Assignment: Please repeat each line below exactly, with no images in the copy.

The input:
• • • •
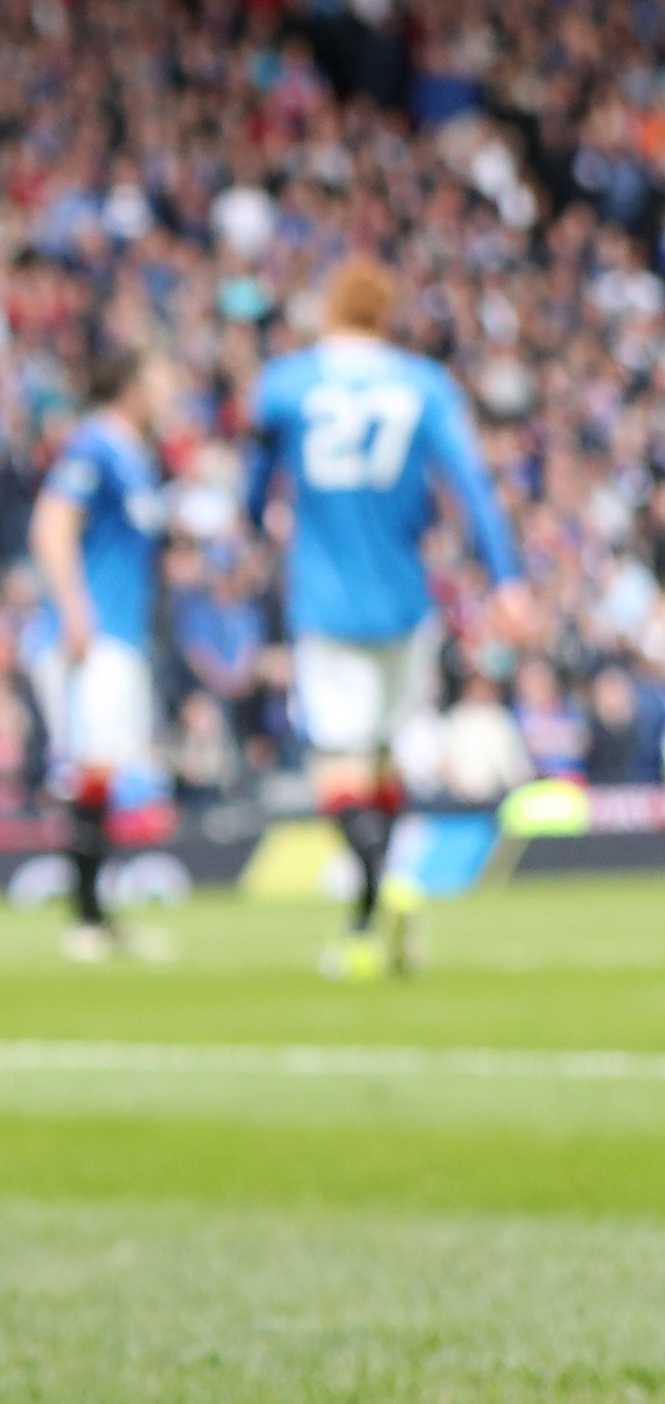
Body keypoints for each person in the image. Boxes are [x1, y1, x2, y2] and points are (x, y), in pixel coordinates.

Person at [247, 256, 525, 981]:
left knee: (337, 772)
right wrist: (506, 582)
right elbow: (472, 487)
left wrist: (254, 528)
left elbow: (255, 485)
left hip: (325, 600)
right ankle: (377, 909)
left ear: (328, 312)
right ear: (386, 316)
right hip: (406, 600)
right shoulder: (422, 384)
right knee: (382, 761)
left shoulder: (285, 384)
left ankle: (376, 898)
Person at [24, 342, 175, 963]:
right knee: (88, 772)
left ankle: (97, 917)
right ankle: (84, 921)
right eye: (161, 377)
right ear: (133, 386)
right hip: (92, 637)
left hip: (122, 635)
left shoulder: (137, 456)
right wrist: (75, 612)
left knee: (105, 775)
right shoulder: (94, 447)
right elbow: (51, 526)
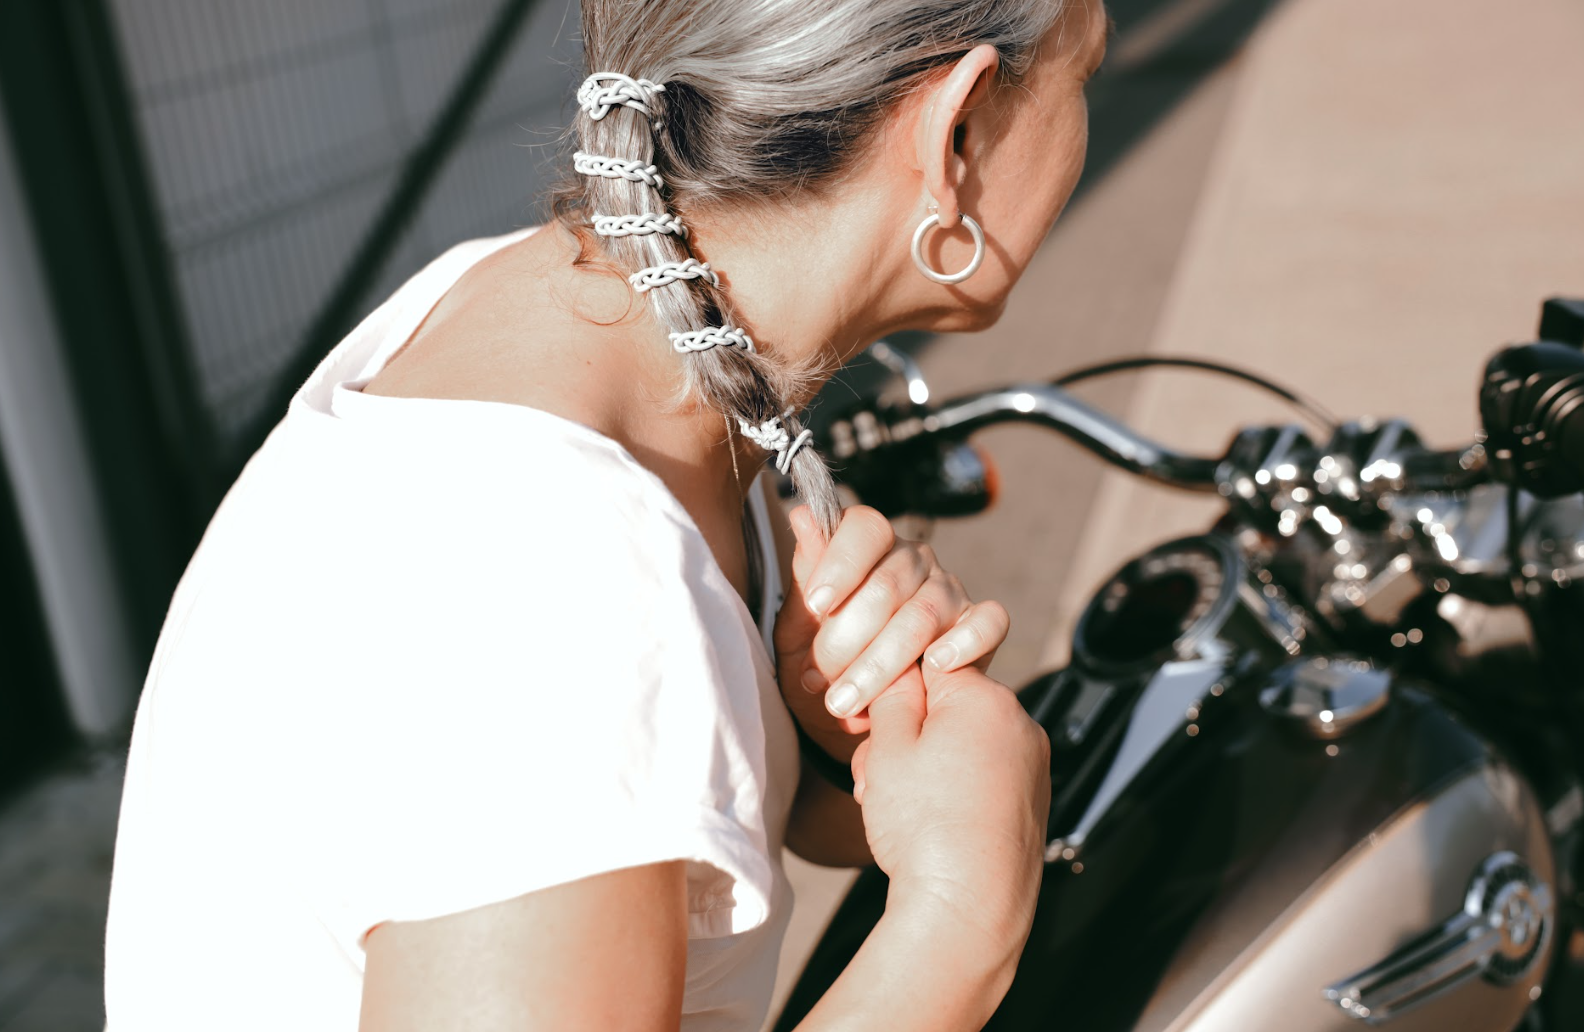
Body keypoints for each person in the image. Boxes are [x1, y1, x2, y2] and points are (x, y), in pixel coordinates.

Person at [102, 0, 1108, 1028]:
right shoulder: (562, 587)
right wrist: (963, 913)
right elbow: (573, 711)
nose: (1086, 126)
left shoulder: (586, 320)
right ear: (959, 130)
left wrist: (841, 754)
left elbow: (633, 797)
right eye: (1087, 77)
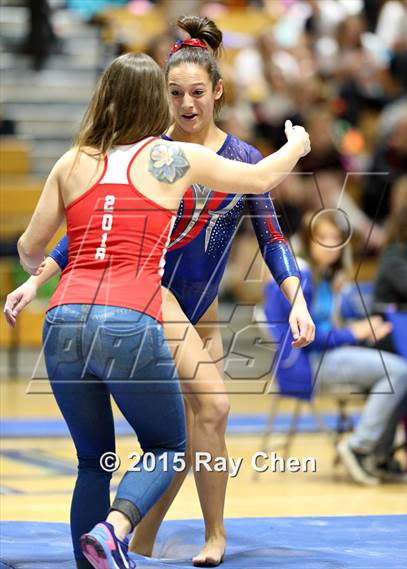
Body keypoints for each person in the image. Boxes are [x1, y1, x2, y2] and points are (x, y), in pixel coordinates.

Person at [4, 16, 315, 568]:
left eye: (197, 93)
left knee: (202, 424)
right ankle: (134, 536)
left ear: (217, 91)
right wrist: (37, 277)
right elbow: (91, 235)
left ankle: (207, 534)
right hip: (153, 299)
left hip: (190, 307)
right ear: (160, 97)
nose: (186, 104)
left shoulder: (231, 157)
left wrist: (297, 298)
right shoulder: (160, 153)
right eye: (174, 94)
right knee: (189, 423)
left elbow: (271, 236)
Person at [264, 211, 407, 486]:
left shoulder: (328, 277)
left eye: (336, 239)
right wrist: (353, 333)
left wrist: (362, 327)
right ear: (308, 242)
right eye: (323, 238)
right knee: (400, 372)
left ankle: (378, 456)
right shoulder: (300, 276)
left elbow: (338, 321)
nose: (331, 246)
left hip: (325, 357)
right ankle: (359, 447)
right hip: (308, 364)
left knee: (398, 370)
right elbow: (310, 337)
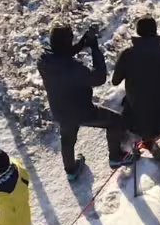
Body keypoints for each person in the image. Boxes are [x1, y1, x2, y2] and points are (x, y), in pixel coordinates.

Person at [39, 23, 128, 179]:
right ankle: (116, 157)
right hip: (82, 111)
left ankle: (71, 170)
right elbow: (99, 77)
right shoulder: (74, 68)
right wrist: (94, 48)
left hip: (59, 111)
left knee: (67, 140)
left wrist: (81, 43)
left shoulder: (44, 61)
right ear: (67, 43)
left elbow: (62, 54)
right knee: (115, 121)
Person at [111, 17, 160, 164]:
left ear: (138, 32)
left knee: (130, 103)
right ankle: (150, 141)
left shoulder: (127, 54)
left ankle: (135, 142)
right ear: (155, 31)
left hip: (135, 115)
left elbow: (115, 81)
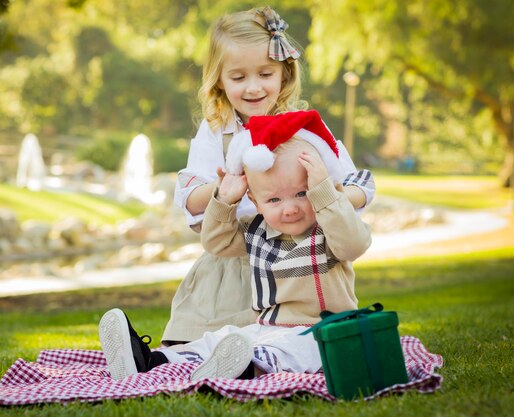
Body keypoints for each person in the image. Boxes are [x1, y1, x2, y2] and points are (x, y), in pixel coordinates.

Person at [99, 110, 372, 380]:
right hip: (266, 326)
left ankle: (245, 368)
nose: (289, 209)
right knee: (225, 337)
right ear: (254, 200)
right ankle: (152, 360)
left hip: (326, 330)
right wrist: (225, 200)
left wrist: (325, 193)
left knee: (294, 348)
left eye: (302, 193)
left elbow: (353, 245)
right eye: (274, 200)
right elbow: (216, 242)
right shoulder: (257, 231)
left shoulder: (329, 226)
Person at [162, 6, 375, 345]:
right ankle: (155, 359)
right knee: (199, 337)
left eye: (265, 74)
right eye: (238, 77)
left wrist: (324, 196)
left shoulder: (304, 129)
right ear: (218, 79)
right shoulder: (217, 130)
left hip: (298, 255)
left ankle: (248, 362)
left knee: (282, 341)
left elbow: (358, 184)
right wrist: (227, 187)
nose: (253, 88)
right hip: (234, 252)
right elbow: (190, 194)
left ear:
• • • •
Written answer:
Body keypoints for each person in the image. Boxes are [x1, y1, x2, y2] and points are (x, y), in pixel coordinates.

Person at [247, 256, 525, 981]:
left knee: (337, 772)
right wrist: (506, 582)
right elbow: (472, 487)
left wrist: (254, 528)
left elbow: (255, 485)
left hip: (325, 600)
right ankle: (377, 909)
left ear: (328, 312)
right ear: (386, 316)
right hip: (406, 600)
right shoulder: (422, 384)
right knee: (382, 761)
left shoulder: (285, 384)
left ankle: (376, 898)
Person at [24, 342, 175, 963]:
right knee: (88, 772)
left ankle: (97, 917)
right ankle: (84, 921)
right eye: (161, 377)
right ear: (133, 386)
right hip: (92, 637)
left hip: (122, 635)
left shoulder: (137, 456)
right wrist: (75, 612)
left knee: (105, 775)
right shoulder: (94, 447)
right elbow: (51, 526)
Body keypoints for each person in the image. Boxes are [x1, y1, x2, y2] and points are (x, y), in pixel coordinates.

Person at [102, 0, 1108, 1028]:
right shoulder: (562, 587)
right wrist: (963, 913)
right elbow: (573, 711)
nose: (1086, 126)
left shoulder: (586, 320)
right ear: (959, 130)
left wrist: (841, 754)
left elbow: (633, 797)
right eye: (1087, 77)
Body keypoints for each person in the image. Boxes are [x1, y1, x2, y2] and points are (x, y), in pixel coordinates.

Person at [4, 16, 315, 568]:
left eye: (197, 93)
left knee: (202, 424)
right ankle: (134, 536)
left ear: (217, 91)
right wrist: (37, 277)
right elbow: (91, 235)
left ankle: (207, 534)
right hip: (153, 299)
left hip: (190, 307)
right ear: (160, 97)
nose: (186, 104)
left shoulder: (231, 157)
left wrist: (297, 298)
right shoulder: (160, 153)
right eye: (174, 94)
right knee: (189, 423)
left elbow: (271, 236)
Person at [264, 211, 407, 486]:
left shoulder: (328, 277)
left eye: (336, 239)
right wrist: (353, 333)
left wrist: (362, 327)
right ear: (308, 242)
right eye: (323, 238)
right knee: (400, 372)
left ankle: (378, 456)
right shoulder: (300, 276)
left elbow: (338, 321)
nose: (331, 246)
left hip: (325, 357)
right ankle: (359, 447)
right hip: (308, 364)
left knee: (398, 370)
right elbow: (310, 337)
Body keypoints for each person in the image. Boxes are [x1, y1, x2, y2] and points are (x, y), in pixel coordinates.

Person at [39, 23, 128, 179]:
right ankle: (116, 157)
right hip: (82, 111)
left ankle: (71, 170)
right elbow: (99, 77)
right shoulder: (74, 68)
right wrist: (94, 48)
left hip: (59, 111)
left knee: (67, 140)
left wrist: (81, 43)
left shoulder: (44, 61)
right ear: (67, 43)
left elbow: (62, 54)
right knee: (115, 121)
Person at [111, 17, 160, 164]:
left ear: (138, 32)
left knee: (130, 103)
right ankle: (150, 141)
left shoulder: (127, 54)
left ankle: (135, 142)
right ear: (155, 31)
left hip: (135, 115)
left elbow: (115, 81)
Body keypoints for each person in the image. Boxes are [x1, y1, x2, y2] and points are (x, y), in pixel coordinates.

Person at [99, 110, 372, 380]:
right hip: (266, 326)
left ankle: (245, 368)
nose: (289, 209)
right knee: (225, 337)
right ear: (254, 200)
right ankle: (152, 360)
left hip: (326, 330)
right wrist: (225, 200)
left wrist: (325, 193)
left knee: (294, 348)
left eye: (302, 193)
left elbow: (353, 245)
right eye: (274, 200)
right elbow: (216, 242)
right shoulder: (257, 231)
left shoulder: (329, 226)
Person at [162, 6, 375, 345]:
right ankle: (155, 359)
right knee: (199, 337)
left eye: (265, 74)
right eye: (238, 77)
left wrist: (324, 196)
left shoulder: (304, 129)
right ear: (218, 79)
right shoulder: (217, 130)
left hip: (298, 255)
left ankle: (248, 362)
left knee: (282, 341)
left elbow: (358, 184)
right wrist: (227, 187)
nose: (253, 88)
right hip: (234, 252)
right elbow: (190, 194)
left ear:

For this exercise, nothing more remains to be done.